::: GIVEN ENTRIES :::

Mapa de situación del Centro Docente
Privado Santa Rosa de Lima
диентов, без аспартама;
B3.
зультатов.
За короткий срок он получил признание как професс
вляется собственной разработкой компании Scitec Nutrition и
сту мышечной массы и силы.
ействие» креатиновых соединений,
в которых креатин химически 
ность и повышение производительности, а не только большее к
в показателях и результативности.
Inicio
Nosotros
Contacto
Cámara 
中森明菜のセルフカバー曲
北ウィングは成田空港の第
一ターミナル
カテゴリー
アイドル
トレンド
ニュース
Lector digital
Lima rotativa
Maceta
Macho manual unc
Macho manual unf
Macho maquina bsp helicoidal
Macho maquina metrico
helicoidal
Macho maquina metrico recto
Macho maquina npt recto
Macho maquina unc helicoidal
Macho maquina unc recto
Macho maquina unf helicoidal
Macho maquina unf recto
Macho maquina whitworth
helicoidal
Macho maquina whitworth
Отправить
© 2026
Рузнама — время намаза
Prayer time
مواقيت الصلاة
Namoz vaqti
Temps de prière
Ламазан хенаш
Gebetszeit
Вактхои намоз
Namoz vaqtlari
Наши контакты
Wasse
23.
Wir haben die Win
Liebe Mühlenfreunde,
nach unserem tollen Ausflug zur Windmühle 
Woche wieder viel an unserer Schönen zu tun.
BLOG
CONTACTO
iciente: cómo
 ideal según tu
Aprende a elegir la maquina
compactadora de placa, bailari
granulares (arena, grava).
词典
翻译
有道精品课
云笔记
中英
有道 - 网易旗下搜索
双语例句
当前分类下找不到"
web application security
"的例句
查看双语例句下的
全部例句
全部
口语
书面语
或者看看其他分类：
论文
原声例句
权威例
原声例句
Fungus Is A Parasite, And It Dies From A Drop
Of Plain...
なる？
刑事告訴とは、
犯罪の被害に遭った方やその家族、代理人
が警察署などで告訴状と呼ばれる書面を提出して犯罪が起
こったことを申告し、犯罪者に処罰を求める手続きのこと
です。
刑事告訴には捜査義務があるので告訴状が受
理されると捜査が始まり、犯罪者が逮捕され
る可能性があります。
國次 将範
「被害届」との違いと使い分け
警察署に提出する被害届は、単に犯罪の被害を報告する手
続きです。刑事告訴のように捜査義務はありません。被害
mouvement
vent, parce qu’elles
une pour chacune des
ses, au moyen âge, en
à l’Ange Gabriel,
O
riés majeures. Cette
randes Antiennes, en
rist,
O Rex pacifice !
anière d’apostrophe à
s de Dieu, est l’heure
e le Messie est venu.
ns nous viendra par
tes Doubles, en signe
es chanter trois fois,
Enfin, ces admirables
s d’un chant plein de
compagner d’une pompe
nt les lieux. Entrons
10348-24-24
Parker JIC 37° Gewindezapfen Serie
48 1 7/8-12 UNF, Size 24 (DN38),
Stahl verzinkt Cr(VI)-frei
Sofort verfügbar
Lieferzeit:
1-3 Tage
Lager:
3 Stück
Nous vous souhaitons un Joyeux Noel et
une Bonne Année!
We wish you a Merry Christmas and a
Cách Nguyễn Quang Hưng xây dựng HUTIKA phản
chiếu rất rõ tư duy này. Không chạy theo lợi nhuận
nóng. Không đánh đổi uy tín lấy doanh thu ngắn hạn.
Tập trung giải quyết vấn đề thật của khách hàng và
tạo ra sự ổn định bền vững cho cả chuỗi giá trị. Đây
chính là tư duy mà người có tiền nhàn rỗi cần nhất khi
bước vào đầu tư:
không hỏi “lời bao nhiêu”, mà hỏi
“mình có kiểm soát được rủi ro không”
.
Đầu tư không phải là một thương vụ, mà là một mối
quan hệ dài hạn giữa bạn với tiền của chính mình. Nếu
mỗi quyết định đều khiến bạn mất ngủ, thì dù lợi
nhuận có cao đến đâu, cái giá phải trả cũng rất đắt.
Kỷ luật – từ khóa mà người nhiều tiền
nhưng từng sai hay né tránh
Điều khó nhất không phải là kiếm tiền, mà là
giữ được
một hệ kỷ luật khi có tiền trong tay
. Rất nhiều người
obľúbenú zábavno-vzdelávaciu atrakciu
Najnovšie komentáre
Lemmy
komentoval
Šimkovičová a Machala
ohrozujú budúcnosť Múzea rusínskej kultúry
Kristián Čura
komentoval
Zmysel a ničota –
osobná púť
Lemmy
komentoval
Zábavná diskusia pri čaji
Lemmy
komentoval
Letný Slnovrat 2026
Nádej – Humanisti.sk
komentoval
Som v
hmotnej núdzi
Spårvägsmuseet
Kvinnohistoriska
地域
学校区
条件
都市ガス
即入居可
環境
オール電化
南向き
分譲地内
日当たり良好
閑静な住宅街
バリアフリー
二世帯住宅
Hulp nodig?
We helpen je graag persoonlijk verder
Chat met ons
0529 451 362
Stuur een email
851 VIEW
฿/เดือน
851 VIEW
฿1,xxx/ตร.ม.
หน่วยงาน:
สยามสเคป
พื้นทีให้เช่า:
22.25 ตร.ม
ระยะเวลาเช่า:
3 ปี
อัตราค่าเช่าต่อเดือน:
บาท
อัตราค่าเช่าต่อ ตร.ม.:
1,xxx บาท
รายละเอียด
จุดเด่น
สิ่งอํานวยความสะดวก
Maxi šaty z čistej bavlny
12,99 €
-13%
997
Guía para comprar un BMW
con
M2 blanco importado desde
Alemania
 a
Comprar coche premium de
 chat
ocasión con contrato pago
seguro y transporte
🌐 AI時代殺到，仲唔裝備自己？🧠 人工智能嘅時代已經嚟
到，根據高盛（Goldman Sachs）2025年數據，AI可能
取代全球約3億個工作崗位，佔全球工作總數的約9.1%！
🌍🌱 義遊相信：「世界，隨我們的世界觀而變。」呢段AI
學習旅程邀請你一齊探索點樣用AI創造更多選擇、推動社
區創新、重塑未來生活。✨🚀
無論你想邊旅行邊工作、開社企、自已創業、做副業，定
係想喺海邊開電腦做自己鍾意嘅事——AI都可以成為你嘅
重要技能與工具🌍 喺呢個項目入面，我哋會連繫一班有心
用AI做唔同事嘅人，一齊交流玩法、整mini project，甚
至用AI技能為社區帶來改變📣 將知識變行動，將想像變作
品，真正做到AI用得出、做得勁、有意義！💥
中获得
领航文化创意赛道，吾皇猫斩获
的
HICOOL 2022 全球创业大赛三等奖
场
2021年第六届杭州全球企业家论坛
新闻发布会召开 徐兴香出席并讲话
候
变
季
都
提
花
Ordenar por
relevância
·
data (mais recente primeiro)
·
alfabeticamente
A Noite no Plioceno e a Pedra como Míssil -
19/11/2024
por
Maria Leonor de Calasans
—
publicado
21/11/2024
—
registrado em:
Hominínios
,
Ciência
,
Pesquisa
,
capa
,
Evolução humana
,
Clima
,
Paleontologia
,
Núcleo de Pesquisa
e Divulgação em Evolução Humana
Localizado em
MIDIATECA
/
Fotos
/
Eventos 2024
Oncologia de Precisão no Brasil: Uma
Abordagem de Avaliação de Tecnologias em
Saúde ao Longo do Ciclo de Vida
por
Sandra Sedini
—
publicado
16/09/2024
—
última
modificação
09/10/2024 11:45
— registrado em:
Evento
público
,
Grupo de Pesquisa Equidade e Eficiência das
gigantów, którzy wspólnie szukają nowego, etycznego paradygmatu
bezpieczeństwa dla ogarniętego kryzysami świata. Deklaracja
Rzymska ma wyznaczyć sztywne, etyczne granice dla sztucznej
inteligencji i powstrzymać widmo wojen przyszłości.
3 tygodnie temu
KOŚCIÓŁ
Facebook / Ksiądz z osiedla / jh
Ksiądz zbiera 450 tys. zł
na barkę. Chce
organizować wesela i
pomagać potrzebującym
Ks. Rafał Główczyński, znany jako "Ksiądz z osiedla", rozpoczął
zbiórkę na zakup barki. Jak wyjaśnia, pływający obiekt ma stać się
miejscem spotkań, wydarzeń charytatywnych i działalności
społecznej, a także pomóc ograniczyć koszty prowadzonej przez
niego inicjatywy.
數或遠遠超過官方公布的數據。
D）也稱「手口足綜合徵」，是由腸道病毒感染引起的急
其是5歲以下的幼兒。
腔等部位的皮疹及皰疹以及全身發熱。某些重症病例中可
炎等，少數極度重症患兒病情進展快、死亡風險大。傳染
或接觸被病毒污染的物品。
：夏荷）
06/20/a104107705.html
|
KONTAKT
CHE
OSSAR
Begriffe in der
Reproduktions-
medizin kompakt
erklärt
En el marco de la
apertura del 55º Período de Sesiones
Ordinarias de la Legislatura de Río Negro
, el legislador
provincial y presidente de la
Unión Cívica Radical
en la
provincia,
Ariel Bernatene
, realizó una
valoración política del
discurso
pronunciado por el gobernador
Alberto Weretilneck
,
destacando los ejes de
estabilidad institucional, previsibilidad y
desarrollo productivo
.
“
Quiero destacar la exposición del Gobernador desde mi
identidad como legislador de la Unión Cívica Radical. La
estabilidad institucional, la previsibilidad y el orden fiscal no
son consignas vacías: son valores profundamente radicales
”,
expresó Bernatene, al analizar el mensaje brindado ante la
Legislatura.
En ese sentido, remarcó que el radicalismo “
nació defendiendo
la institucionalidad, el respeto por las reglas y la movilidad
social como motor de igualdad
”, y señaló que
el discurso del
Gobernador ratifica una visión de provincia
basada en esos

:::

:: YOUR OBJECTIVE ::
Pull out every line of the listing above that contains the string "metrico", and copy each line in full.

:: OUTPUT FOR THIS TASK ::
Macho maquina metrico
Macho maquina metrico recto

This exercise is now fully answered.